### Task goal
Copy all of the records exactly.

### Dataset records
● ● ●

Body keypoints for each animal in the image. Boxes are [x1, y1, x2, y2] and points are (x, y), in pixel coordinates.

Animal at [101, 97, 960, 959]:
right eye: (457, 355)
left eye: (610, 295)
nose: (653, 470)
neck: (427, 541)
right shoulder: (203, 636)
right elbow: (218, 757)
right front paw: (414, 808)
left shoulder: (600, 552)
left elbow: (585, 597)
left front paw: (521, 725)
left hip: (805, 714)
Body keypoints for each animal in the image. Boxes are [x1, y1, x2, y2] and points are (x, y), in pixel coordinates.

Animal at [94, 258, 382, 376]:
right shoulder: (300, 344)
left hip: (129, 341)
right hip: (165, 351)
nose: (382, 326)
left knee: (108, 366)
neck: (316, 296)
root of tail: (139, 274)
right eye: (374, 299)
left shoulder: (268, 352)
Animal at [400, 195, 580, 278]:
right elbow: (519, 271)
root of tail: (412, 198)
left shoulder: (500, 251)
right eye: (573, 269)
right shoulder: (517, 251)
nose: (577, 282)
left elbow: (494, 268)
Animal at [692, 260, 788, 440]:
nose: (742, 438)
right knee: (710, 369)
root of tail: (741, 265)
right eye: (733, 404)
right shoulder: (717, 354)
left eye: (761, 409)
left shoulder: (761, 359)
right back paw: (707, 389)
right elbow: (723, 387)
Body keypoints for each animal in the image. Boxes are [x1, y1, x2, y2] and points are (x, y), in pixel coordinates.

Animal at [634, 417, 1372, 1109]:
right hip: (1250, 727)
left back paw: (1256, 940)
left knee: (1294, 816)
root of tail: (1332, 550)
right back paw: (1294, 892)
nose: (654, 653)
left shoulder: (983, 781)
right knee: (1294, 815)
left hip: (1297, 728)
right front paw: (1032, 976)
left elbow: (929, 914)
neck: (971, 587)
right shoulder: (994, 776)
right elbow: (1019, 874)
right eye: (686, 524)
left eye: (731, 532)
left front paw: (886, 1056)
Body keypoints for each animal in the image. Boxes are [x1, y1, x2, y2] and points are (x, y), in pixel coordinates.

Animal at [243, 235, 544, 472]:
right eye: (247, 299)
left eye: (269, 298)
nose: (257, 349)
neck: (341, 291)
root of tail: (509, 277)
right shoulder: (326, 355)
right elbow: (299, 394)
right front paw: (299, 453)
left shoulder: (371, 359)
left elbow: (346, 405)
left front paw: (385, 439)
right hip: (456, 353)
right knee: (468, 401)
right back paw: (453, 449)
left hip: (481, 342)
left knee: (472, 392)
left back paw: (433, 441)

● ● ●

### Exercise response
Body keypoints for each animal in the image. Boxes are [x1, y1, x2, y2] and points are (x, y), in pixel coordinates.

Animal at [101, 97, 960, 959]:
right eye: (457, 355)
left eye: (610, 295)
nose: (653, 470)
neck: (427, 541)
right shoulder: (203, 636)
right elbow: (218, 757)
right front paw: (414, 808)
left shoulder: (600, 552)
left elbow: (585, 597)
left front paw: (521, 725)
left hip: (805, 714)
Body keypoints for each animal in the image. Boxes are [x1, y1, x2, y2] and points are (x, y), in pixel coordinates.

Animal at [94, 258, 382, 376]:
right shoulder: (300, 344)
left hip: (129, 341)
right hip: (165, 351)
nose: (382, 326)
left knee: (108, 366)
neck: (316, 296)
root of tail: (139, 274)
right eye: (374, 299)
left shoulder: (268, 352)
Animal at [400, 195, 580, 278]:
right elbow: (519, 271)
root of tail: (412, 198)
left shoulder: (500, 251)
right eye: (573, 269)
right shoulder: (517, 251)
nose: (577, 282)
left elbow: (494, 268)
Animal at [692, 260, 788, 440]:
nose: (742, 438)
right knee: (710, 369)
root of tail: (741, 265)
right eye: (733, 404)
right shoulder: (717, 354)
left eye: (761, 409)
left shoulder: (761, 359)
right back paw: (707, 389)
right elbow: (723, 387)
Body keypoints for each animal in the image. Boxes are [x1, y1, x2, y2] and points are (x, y), in pixel coordinates.

Animal at [634, 417, 1372, 1109]:
right hip: (1250, 727)
left back paw: (1256, 940)
left knee: (1294, 816)
root of tail: (1332, 550)
right back paw: (1294, 892)
nose: (654, 653)
left shoulder: (983, 781)
right knee: (1294, 815)
left hip: (1297, 728)
right front paw: (1032, 976)
left elbow: (929, 914)
neck: (971, 587)
right shoulder: (994, 776)
right elbow: (1019, 874)
right eye: (686, 524)
left eye: (731, 532)
left front paw: (886, 1056)
Body keypoints for each animal in the image. Boxes are [x1, y1, x2, y2] and points are (x, y), in pixel coordinates.

Animal at [243, 235, 544, 472]:
right eye: (247, 299)
left eye: (269, 298)
nose: (257, 349)
neck: (341, 291)
root of tail: (509, 277)
right shoulder: (326, 355)
right elbow: (299, 394)
right front paw: (299, 453)
left shoulder: (371, 359)
left elbow: (346, 405)
left front paw: (385, 439)
right hip: (456, 353)
right knee: (468, 401)
right back paw: (453, 449)
left hip: (481, 342)
left knee: (472, 392)
left back paw: (433, 441)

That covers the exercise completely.